# Put me and my S185 to work (Minneapolis)



## Mr__Plow (Jan 15, 2021)

I recently bought a low hours, full cab, 2 speed S185. I am purchasing some wolf paws for it this coming week. Is there anyone out there willing to put us to work??? I also have a 16' dump trailer/ truck combo if you are hauling snow out.

Please call or text 763-227-1798
Thanks ,
Dean


----------



## Mr__Plow (Jan 15, 2021)

6+ coming this weekend...


----------



## WIPensFan (Jan 31, 2009)

What are your rates going to be? Just curious.


----------



## Mr__Plow (Jan 15, 2021)

Well that's a good question... Since I posted in the networking side and not the contracting side I figured I'd work that out with my new friend.
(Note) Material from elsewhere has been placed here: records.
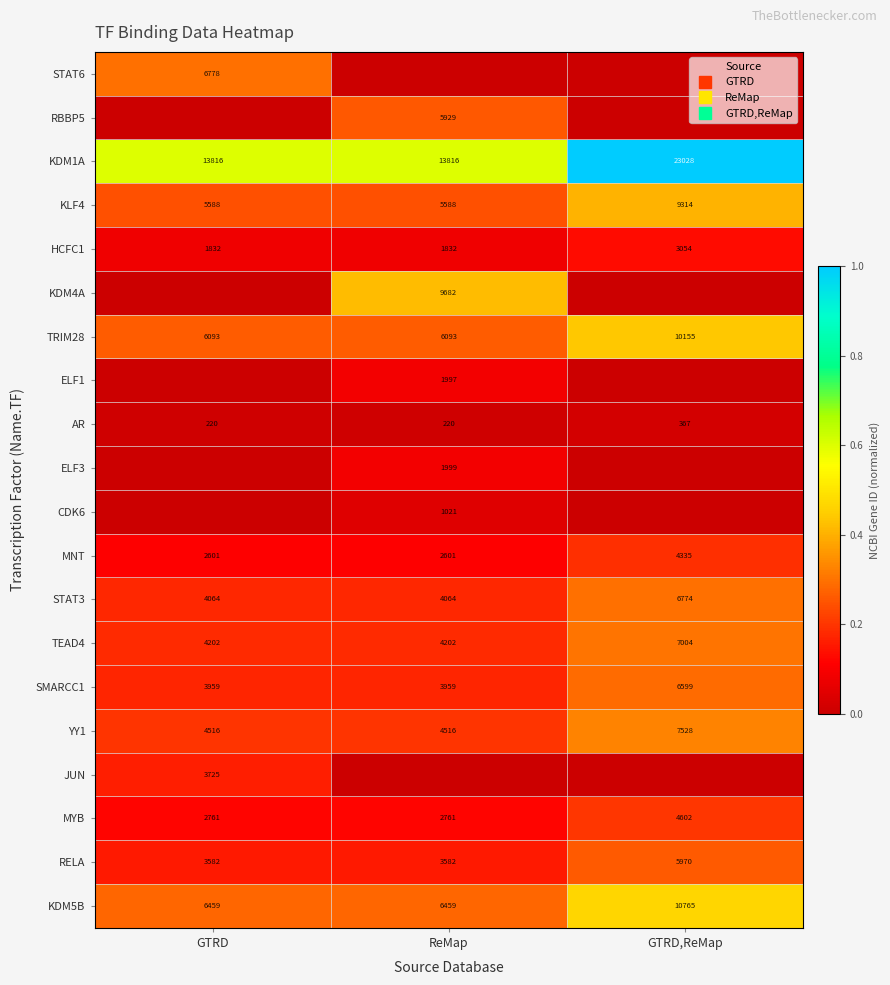

True or false: ELF3 has a value of 0.0 at GTRD,ReMap.

True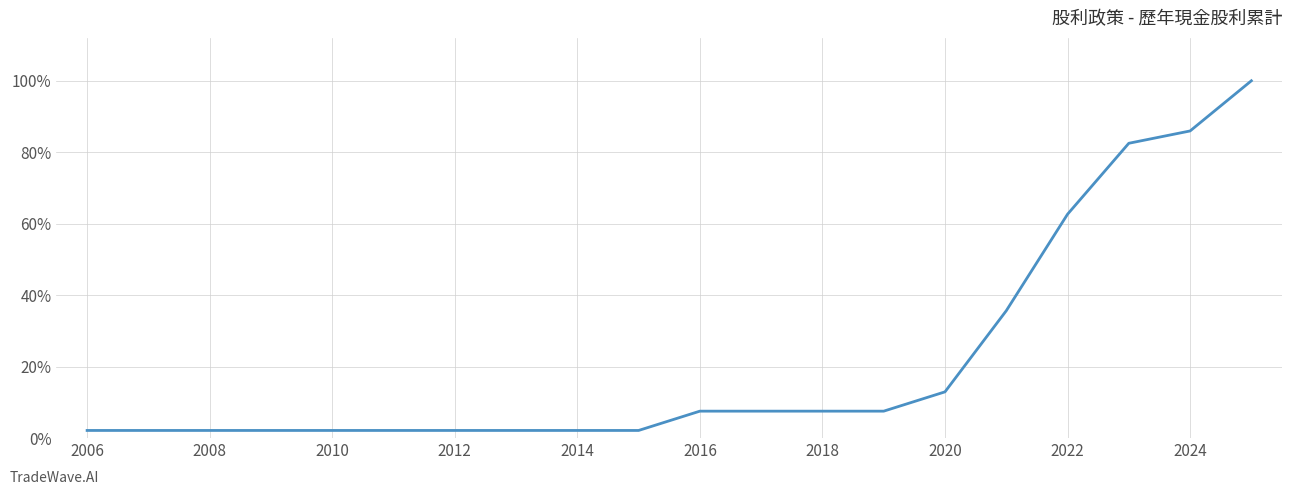

What is the maximum value shown in the chart?

100.0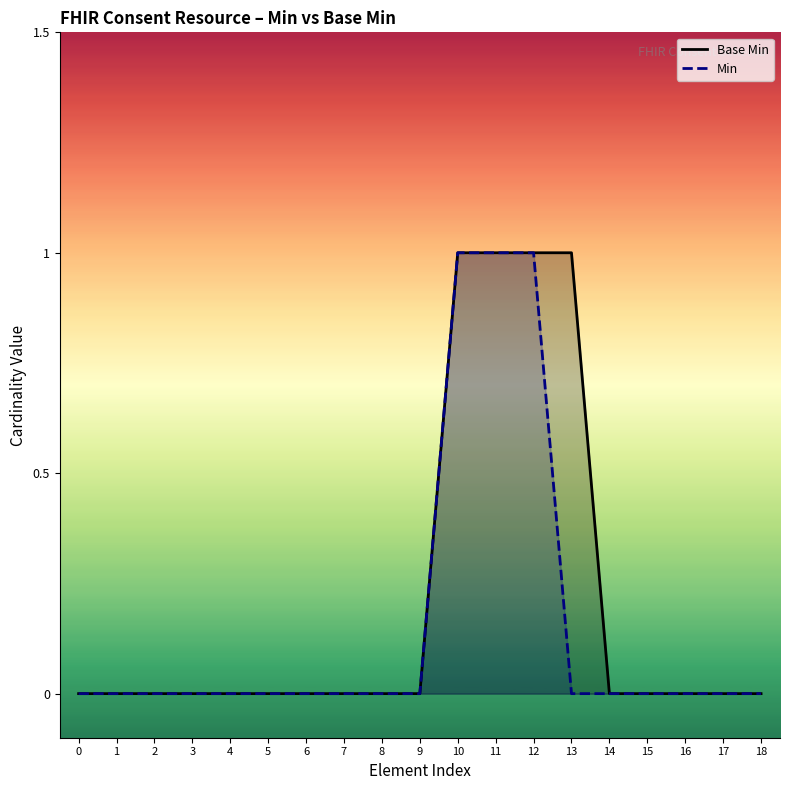

Which series has the widest spread of values?

Base Min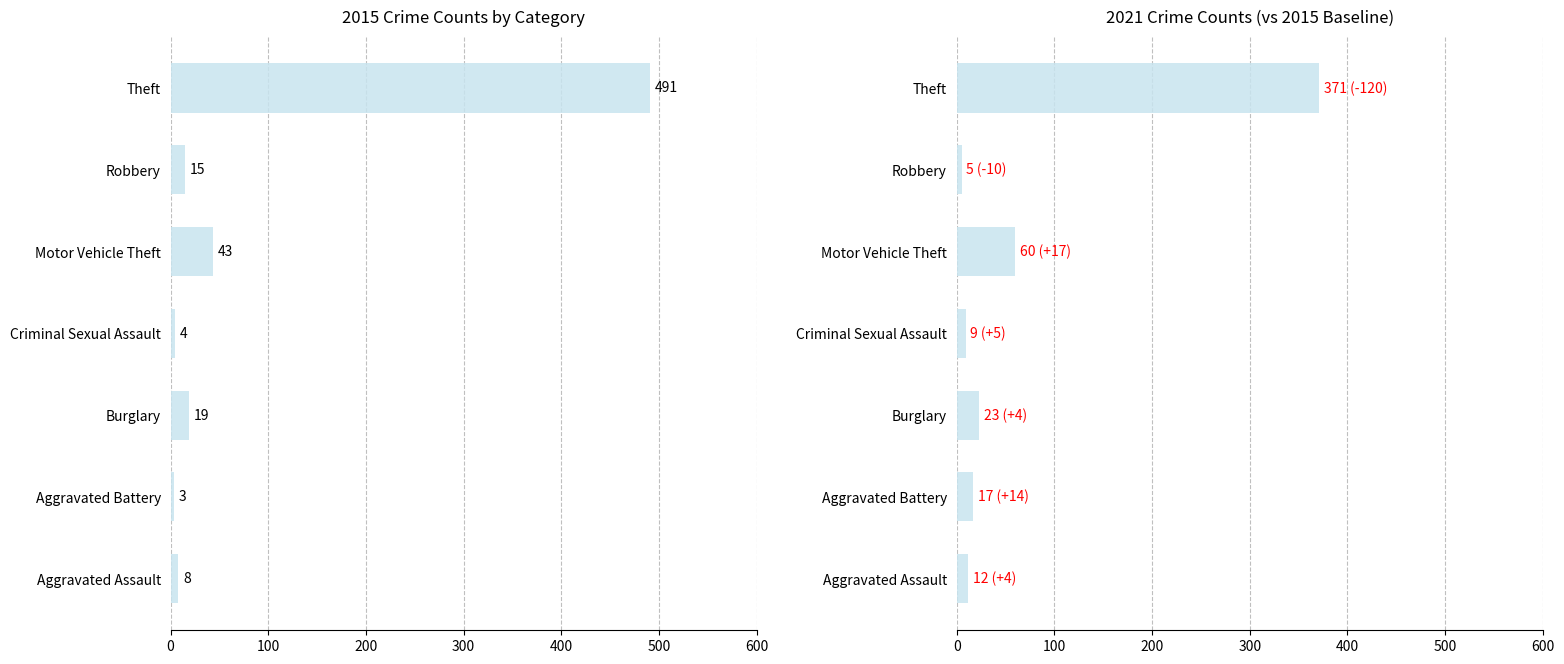

The 2019 series shows 11 at 0. True or false?

False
I work in the trades and have considerable time in a machine... I understand the differences between snow and dirt operations (push vs carry)… I understand team environments and equipment roles if working large lots is your thing... 

I see southern Wisco and Iowa are calling for a big event this weekend... You call I haul


----------



## WIPensFan (Jan 31, 2009)

Good luck, hope you get some work.


----------



## EWSplow (Dec 4, 2012)

Maybe post in the Minnesota weather thread. 
Some of those guys might not look at other threads.


----------



## Mr__Plow (Jan 15, 2021)

Thanks will do!!!


----------